### REQUIRED TASK:
Update the part of the material that opens with the line containing "state / province: Magdalena" and closes with the line containing "name author: D. Don" by replacing "catalogue" with "catalog". Reproduce only those lines, with nothing else altered.

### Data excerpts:
+-------+
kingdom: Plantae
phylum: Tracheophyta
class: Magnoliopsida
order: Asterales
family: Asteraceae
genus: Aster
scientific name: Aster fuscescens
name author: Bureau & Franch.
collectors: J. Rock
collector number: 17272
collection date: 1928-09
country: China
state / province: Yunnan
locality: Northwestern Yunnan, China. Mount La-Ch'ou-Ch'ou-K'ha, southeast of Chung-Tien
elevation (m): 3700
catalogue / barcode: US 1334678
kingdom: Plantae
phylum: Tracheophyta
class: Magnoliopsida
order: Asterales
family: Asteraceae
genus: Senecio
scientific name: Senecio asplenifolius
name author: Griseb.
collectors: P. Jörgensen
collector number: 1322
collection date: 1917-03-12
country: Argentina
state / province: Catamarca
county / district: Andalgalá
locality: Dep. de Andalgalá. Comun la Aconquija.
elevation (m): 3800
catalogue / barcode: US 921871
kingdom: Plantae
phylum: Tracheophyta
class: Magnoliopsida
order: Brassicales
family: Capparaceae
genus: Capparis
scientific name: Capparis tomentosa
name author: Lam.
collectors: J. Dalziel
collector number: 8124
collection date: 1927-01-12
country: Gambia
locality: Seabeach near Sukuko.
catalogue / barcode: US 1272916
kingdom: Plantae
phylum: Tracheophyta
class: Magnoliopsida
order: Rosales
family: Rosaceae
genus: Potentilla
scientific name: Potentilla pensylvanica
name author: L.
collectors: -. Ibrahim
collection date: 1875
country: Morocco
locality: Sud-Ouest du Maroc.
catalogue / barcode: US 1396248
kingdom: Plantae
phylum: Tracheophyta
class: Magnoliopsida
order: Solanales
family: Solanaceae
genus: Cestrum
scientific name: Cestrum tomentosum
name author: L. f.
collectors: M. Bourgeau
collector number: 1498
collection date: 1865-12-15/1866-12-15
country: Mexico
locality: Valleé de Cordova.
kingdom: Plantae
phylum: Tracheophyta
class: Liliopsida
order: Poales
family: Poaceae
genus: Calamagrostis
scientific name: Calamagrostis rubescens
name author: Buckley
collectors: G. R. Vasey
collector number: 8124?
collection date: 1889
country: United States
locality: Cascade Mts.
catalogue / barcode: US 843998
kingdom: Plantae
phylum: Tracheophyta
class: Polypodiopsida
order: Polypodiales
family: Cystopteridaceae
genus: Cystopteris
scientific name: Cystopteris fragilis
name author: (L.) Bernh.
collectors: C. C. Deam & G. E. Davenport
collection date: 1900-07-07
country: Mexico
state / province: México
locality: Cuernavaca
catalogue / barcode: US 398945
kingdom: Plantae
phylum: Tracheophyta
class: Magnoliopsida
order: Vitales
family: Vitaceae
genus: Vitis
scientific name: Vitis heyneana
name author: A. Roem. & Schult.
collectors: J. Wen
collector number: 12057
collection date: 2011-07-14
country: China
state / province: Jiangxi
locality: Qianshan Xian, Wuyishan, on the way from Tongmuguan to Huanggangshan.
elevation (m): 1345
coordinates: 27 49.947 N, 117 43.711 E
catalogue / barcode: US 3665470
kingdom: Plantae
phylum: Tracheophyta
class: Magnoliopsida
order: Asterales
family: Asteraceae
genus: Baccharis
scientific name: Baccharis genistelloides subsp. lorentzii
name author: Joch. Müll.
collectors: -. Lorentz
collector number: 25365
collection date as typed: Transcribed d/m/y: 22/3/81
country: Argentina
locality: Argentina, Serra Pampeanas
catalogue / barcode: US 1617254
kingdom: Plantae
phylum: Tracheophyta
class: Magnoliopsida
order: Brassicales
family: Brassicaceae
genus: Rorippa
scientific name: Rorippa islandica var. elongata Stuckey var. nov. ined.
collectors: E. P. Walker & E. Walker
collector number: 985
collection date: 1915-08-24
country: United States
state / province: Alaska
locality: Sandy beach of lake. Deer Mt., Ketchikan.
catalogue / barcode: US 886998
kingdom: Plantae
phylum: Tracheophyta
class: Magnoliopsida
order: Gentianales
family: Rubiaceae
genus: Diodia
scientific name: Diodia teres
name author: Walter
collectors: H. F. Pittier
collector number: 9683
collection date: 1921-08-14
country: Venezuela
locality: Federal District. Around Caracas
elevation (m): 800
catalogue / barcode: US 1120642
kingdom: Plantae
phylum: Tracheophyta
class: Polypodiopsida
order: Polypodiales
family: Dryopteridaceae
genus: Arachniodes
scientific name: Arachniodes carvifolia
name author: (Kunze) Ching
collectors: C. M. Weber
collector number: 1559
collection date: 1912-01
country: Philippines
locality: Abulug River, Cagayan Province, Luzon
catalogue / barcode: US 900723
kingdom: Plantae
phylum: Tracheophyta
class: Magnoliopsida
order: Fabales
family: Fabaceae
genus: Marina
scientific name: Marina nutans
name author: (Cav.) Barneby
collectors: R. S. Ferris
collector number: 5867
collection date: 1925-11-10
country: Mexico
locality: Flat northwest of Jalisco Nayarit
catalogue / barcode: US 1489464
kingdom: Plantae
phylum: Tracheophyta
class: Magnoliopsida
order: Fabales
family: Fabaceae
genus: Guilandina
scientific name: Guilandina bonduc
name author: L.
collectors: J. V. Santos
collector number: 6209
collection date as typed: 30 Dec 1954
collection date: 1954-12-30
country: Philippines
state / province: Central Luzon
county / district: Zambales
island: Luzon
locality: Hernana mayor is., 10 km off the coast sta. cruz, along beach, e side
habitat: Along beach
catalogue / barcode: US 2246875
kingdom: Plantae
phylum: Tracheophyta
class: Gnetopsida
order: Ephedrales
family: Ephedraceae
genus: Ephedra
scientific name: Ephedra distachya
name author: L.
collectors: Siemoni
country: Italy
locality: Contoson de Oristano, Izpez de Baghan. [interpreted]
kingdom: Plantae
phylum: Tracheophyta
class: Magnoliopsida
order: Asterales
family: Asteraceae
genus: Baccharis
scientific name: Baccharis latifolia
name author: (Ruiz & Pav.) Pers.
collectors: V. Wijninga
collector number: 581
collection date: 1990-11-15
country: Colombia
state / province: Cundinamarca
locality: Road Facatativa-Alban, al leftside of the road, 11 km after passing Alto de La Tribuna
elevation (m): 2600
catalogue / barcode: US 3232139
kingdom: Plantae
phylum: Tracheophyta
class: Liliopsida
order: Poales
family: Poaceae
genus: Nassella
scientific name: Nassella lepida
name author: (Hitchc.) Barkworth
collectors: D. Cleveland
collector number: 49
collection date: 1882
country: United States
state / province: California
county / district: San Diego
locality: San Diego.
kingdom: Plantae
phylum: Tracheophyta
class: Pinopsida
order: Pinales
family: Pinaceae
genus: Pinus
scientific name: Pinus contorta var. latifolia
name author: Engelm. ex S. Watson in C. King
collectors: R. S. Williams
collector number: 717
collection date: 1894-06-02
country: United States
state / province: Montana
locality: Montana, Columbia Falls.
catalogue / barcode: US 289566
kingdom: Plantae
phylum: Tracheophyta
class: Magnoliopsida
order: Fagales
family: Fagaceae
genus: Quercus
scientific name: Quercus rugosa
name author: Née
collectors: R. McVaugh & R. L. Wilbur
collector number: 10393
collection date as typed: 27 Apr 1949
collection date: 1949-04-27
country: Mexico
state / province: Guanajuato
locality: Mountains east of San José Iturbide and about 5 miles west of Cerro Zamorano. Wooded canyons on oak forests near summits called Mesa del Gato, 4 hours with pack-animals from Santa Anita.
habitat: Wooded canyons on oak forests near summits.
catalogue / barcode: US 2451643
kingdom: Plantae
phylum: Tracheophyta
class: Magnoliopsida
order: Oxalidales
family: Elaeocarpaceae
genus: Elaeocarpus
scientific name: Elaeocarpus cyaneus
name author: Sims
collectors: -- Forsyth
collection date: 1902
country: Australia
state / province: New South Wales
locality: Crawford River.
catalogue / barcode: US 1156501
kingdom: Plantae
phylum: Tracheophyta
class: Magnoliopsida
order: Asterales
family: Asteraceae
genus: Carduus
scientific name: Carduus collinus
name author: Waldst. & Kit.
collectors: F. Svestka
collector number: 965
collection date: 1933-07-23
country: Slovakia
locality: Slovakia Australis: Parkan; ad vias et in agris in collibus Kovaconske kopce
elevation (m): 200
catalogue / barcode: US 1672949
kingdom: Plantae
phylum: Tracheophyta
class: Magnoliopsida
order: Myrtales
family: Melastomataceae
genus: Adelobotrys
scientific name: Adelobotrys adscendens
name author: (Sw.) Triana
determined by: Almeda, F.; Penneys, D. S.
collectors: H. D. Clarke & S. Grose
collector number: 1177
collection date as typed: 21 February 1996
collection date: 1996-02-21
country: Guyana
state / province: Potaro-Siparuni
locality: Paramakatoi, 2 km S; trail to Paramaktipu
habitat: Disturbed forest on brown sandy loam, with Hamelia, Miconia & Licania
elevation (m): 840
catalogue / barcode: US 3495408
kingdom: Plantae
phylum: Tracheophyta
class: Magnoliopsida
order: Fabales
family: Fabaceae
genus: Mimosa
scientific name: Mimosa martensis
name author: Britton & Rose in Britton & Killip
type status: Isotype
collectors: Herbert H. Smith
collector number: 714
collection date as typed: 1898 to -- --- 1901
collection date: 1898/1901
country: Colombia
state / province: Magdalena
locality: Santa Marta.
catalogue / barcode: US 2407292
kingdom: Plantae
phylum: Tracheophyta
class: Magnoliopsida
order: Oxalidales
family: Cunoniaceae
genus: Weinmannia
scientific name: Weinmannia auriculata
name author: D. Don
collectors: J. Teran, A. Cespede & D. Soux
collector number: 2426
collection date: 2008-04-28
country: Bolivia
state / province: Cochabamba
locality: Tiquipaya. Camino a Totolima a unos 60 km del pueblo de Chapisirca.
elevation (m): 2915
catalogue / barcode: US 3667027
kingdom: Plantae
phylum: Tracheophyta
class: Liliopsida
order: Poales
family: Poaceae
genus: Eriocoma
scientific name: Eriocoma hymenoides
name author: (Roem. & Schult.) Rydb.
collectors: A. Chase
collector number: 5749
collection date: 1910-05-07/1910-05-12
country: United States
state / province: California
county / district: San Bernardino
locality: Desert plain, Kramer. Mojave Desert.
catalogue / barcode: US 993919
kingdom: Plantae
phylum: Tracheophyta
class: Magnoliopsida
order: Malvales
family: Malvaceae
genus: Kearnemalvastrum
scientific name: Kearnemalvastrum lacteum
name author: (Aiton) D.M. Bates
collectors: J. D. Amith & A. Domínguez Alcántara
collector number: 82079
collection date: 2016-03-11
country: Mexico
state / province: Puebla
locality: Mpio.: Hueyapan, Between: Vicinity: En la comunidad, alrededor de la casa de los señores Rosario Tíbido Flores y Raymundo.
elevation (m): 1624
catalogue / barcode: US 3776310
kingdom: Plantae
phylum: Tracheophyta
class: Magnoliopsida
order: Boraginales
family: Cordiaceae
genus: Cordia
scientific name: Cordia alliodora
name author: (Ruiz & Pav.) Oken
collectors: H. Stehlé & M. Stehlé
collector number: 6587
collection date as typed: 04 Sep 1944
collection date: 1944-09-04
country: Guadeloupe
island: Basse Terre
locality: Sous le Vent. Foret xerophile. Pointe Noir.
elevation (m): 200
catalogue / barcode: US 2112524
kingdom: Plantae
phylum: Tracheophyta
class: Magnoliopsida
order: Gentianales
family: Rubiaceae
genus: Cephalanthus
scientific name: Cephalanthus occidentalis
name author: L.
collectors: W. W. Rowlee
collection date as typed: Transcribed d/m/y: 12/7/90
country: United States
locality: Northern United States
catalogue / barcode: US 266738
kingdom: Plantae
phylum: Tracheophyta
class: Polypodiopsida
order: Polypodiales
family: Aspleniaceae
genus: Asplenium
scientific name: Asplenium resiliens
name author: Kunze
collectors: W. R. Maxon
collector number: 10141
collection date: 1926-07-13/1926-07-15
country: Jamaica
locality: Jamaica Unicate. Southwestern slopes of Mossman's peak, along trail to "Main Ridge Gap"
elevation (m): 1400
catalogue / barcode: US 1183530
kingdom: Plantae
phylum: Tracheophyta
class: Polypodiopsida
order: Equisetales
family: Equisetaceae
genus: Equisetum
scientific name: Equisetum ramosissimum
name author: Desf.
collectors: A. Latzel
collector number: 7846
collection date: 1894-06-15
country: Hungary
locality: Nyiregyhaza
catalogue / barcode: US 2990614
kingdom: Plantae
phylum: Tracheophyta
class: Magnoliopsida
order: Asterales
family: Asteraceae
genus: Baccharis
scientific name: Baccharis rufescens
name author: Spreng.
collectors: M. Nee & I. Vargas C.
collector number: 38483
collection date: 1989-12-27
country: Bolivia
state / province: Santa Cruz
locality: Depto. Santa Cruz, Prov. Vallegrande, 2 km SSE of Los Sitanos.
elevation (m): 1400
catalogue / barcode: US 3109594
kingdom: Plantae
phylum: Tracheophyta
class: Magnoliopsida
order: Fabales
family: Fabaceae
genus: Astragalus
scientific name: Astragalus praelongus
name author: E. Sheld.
+-------+
### THE RESULT:
state / province: Magdalena
locality: Santa Marta.
catalog / barcode: US 2407292
kingdom: Plantae
phylum: Tracheophyta
class: Magnoliopsida
order: Oxalidales
family: Cunoniaceae
genus: Weinmannia
scientific name: Weinmannia auriculata
name author: D. Don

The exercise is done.